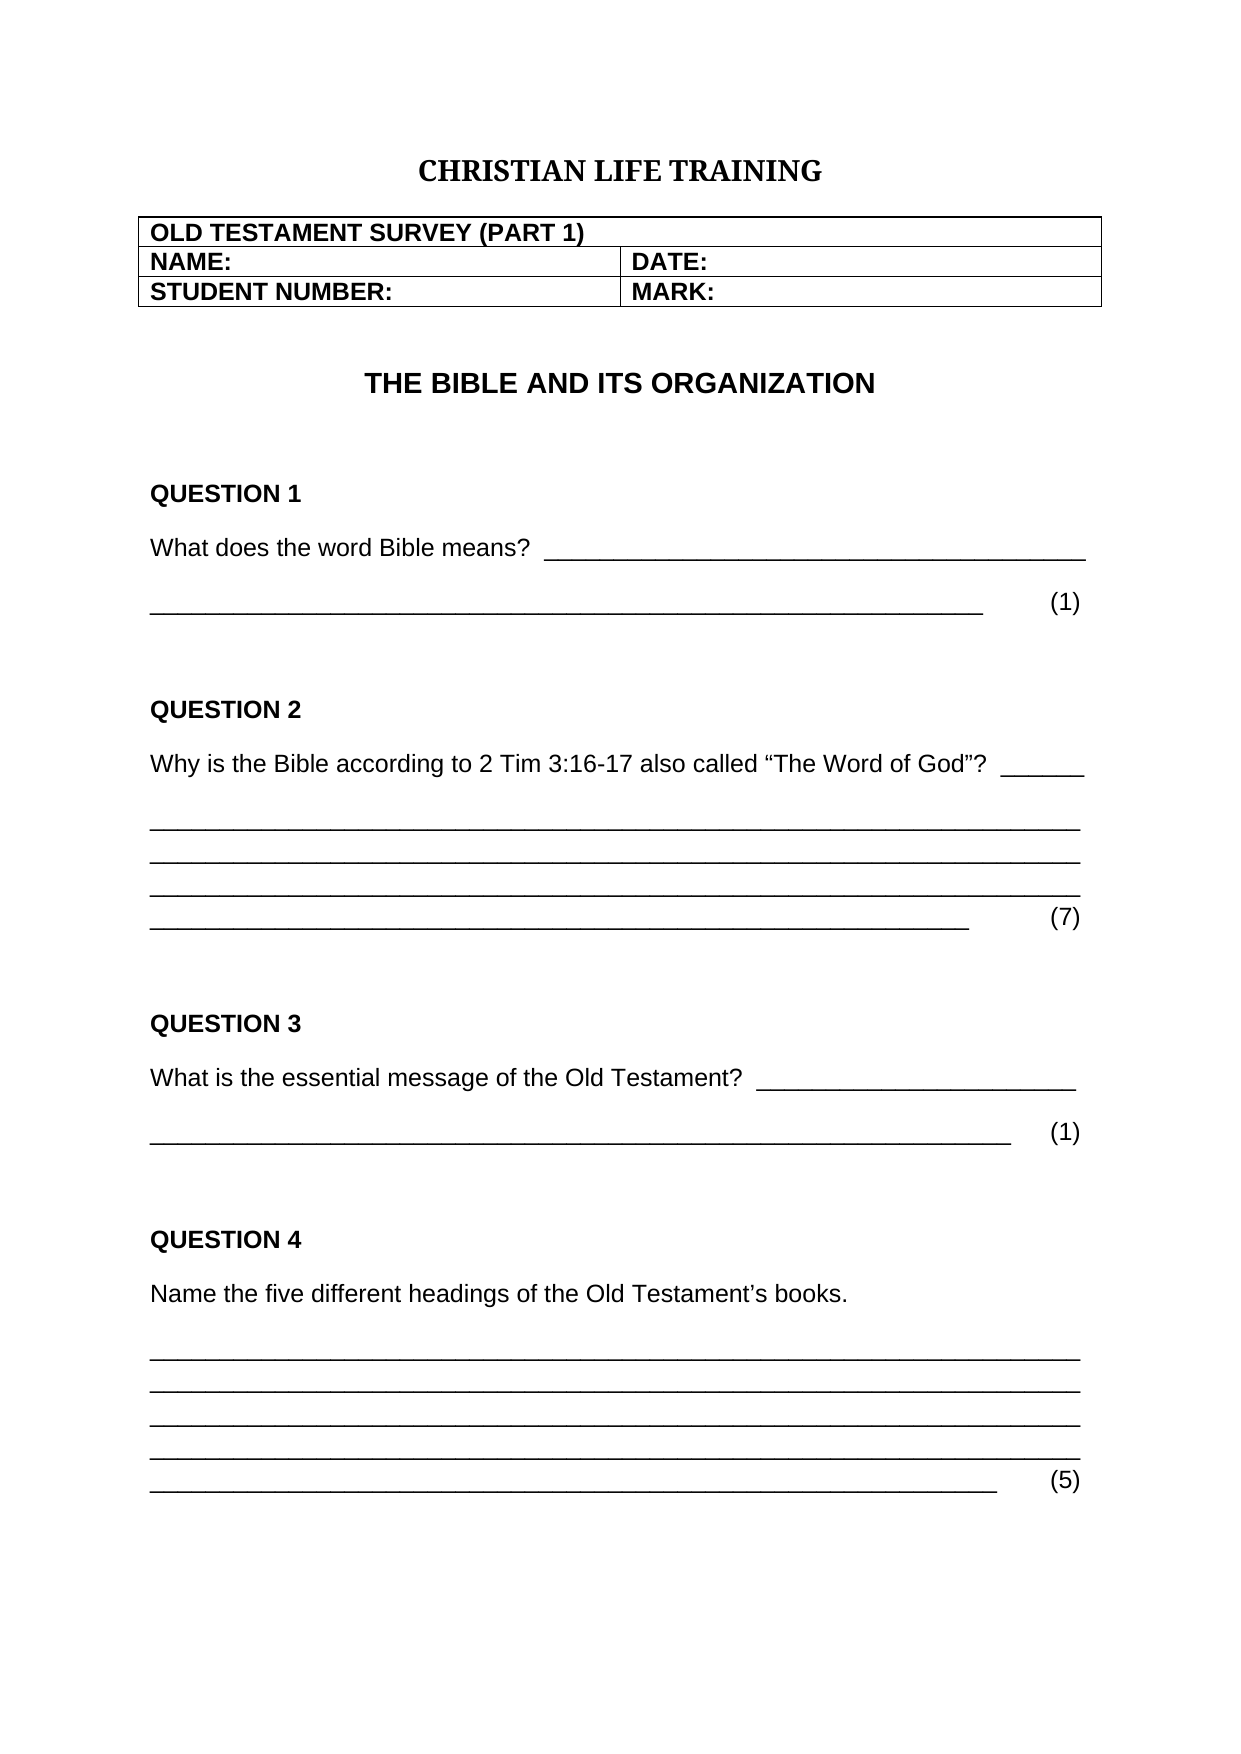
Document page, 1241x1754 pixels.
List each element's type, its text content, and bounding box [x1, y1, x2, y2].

text ____________________________________________________________ (1) [150, 587, 1090, 616]
text QUESTION 2 [150, 695, 1090, 724]
text QUESTION 4 [150, 1225, 1090, 1253]
table_cell NAME: [139, 247, 620, 276]
text What is the essential message of the Old Testament? _______________________ [150, 1063, 1090, 1092]
text What does the word Bible means? _______________________________________ [150, 533, 1090, 562]
text Why is the Bible according to 2 Tim 3:16-17 also called “The Word of God”? ______ [150, 749, 1090, 777]
table_header OLD TESTAMENT SURVEY (PART 1) [139, 218, 1101, 246]
text _________________________________________________________________________________________________________________________________________________________________________________________________________________________________________________________________________________________________________________________________________ (5) [150, 1332, 1090, 1493]
text THE BIBLE AND ITS ORGANIZATION [150, 366, 1090, 400]
text ______________________________________________________________ (1) [150, 1117, 1090, 1146]
table_cell DATE: [621, 247, 1101, 276]
text CHRISTIAN LIFE TRAINING [150, 150, 1090, 190]
text Name the five different headings of the Old Testament’s books. [150, 1279, 1090, 1307]
text QUESTION 1 [150, 479, 1090, 508]
text QUESTION 3 [150, 1009, 1090, 1038]
text ____________________________________________________________________________________________________________________________________________________________________________________________________________________________________________________________________ (7) [150, 803, 1090, 930]
table_cell STUDENT NUMBER: [139, 277, 620, 306]
table_cell MARK: [621, 277, 1101, 306]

== == ==

**Task item**
The required output is a copy of each line in the records where the string "QUESTION" occurs.

**Solution to this problem**
text QUESTION 2 [150, 695, 1090, 724]
text QUESTION 4 [150, 1225, 1090, 1253]
text QUESTION 1 [150, 479, 1090, 508]
text QUESTION 3 [150, 1009, 1090, 1038]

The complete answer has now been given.